I recently admitted a patient with pneumonia which was causing some altered mental status. When the house staff came down to evaluate the patient, they lowered the guard rail down, then walked away. The patient fell and broke a hip. I told the house staff they would need to deal with the family, but they wanted me to do it because the patient was in the ED. It’s not my fault the patient fell, and I didn’t want to talk to the family as it could increase my risk of getting sued. What do I do?
Trying to avoid the suit
Dear Avoiding the Suit,
Although patients fall from beds, this unfortunate event may have been prevented with a little more attention to detail (guard rails up) by the other care providers. Also unfortunate is that it happened to your patient in your ED while you were the attending physician. This scenario raises several issues.
It may sound obvious, but your first best defense is a good offense. Red flags are raised higher, and families are more upset, when the hip fracture isn’t diagnosed until hospital day three or the lac that occurred wasn’t repaired and then got infected. Show the family that even though the patient fell, the care she received was appropriate and thorough.
If the family is present, you will have conversations with them immediately. However, if you can get a few minutes, particularly if no family is present, now is the time to call your medical director and risk manager for advice and to understand your department’s policies on transfer of care. In terms of written responsibility about who’s responsible for what, a transfer of care policy may state that either admitted patients are solely the responsibility of the admitting physician or that any patient in the ED is the responsibility of the emergency physician. This may dictate exactly what you can or should have the residents do. Also, make sure the admitting attending is aware of the issue – it’s their patient as well as yours.
Service Recovery and Disclosure
If the family is going to file a lawsuit, their lawyer will cast a wide net and you’ll be named no matter how much or how little you’re at fault. Therefore, it’s in your best interest to minimize the malpractice risk by performing service recovery. This is your opportunity to discuss with the family what happened, not to cast blame, which will look poorly if there is a negligence suit. Your risk manager may be able to advise you best about how to script the conversation. In the best-case scenario, you, the medical resident and the risk manager all sit together with the family. I would expect that an attending physician’s ability to perform service recovery and minimize the potential damage from a “sentinel event” is almost always going to be better than what a resident can do. If nothing else, attendings have more experience in talking to families.

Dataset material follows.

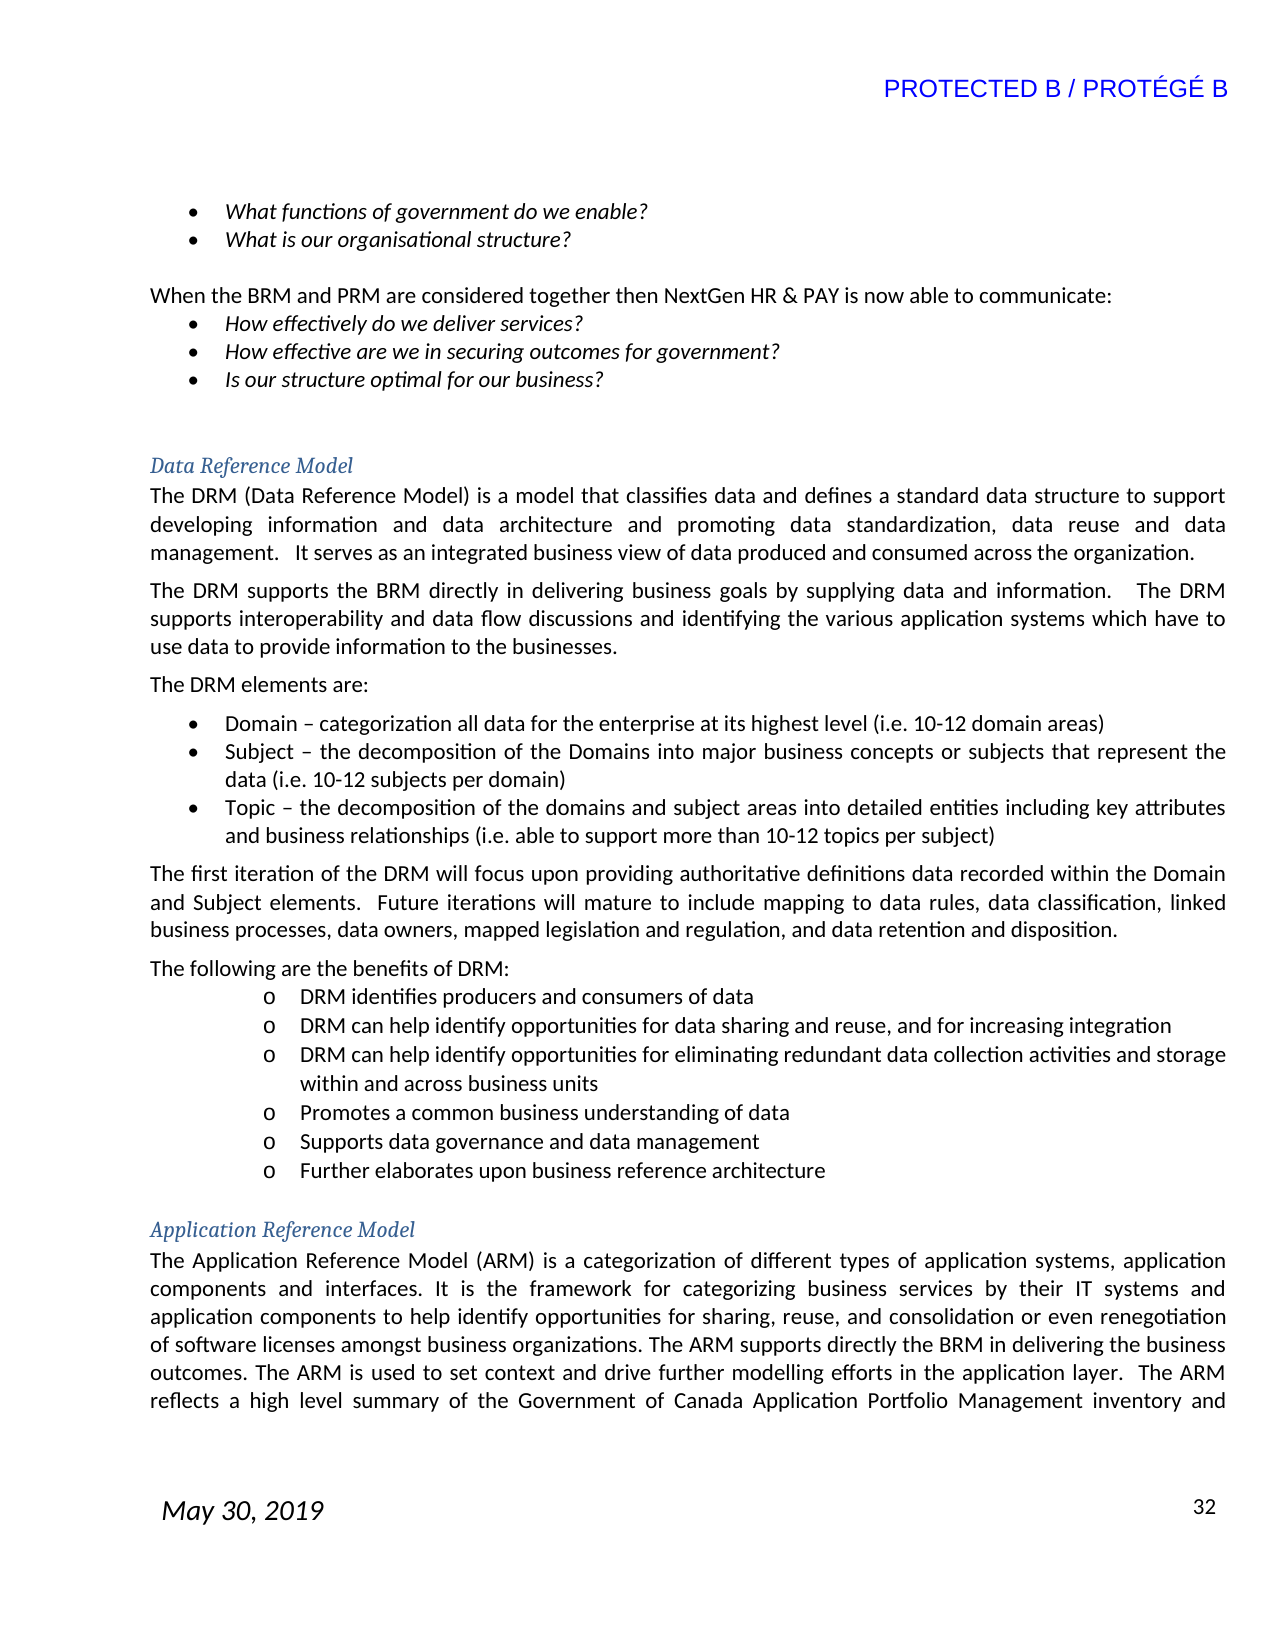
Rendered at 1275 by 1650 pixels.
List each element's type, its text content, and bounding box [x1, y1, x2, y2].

Most families in this situation do not have itchy trigger fingers waiting to dial a lawyer. Rather, they’re honestly looking for information regarding the event. It’s important to tell the truth, give accurate information of what happened, why it happened, and any implications for the patient’s future health while not casting blame or highlighting the mistake. Here’s what not to say: “The intern left the guard rail down allowing your mother to fall out of bed and break her hip and oh, by the way, a hip fracture at her age correlates to a huge five year mortality rate.” Instead, I might say, “unfortunately, your mother fell out of bed. It appears that the guard rail was down at the down. We will conduct a full investigation as to what happened. My primary concern now is taking care of your mother’s injuries and making sure you’re aware of the situation. I’ll follow up with you after our investigation is complete.”

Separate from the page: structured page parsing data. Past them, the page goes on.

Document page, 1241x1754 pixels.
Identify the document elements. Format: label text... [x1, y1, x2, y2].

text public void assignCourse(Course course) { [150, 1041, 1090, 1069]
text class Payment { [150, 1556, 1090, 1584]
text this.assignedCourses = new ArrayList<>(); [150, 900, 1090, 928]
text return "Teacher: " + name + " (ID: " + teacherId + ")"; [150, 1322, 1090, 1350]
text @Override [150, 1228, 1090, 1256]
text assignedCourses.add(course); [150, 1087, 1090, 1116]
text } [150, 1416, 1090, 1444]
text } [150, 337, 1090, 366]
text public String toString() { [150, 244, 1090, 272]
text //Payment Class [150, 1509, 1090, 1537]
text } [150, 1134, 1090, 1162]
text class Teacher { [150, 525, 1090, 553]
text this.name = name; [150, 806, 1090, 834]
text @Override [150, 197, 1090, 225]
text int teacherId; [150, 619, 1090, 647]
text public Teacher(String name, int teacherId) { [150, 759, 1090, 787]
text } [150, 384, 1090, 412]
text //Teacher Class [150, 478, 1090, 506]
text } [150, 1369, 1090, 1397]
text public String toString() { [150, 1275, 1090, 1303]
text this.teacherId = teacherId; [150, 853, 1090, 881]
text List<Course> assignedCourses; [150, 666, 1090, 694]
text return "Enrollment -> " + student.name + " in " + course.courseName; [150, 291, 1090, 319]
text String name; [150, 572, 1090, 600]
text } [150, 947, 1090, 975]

The family needs to understand your commitment to investigating the case and what you’ll do to prevent similar occurrences from happening again. The team of providers, whether it’s from the ED or the patient’s attending, will need to follow up with the family once the investigation is complete. Risk management studies suggest that by following this model, there is a correlation with a decrease in lawsuits.

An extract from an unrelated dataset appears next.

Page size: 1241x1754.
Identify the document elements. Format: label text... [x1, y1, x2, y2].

Of course, you may feel badly enough – or be pissed off enough – to say that “a mistake was made” and that the hospital should or will pick up the tab for the additional costs. But that’s not our role. In fact, from a malpractice perspective, admissions of liability or fault can be admissible as evidence of liability. Simply discussing events that had an adverse effect on the patient is not considered an admission of liability (remember that a negative outcome isn’t always the result of an “error”). You certainly can offer an apology; in most states, an apology or expressions of sympathy are inadmissible as evidence of liability and therefore cannot be used against you in court. Ultimately, it’s the hospital risk manager and the malpractice insurance company that can decide to admit a mistake was made and offer compensation.
Some hospitals are even being proactive, owning up to mistakes after a root cause analysis is completed, and offering compensation to the patient/family prior to anyone contacting an attorney or filing a claim.
Regardless of the case or situation, the attending EP is typically the best person in the ED to balance the medical needs of the patient, perform service recovery, disclose the events to the family, and minimize malpractice exposure. At the end of the day, we must look beyond policies stating who the patient belongs to and make sure we’re doing the right thing for the patient, the hospital and our group.
Michael Silverman, MD, is chairman of emergency medicine at Harbor Hospital in Baltimore, MD and is on TEAMHealth’s Medical Advisory Board.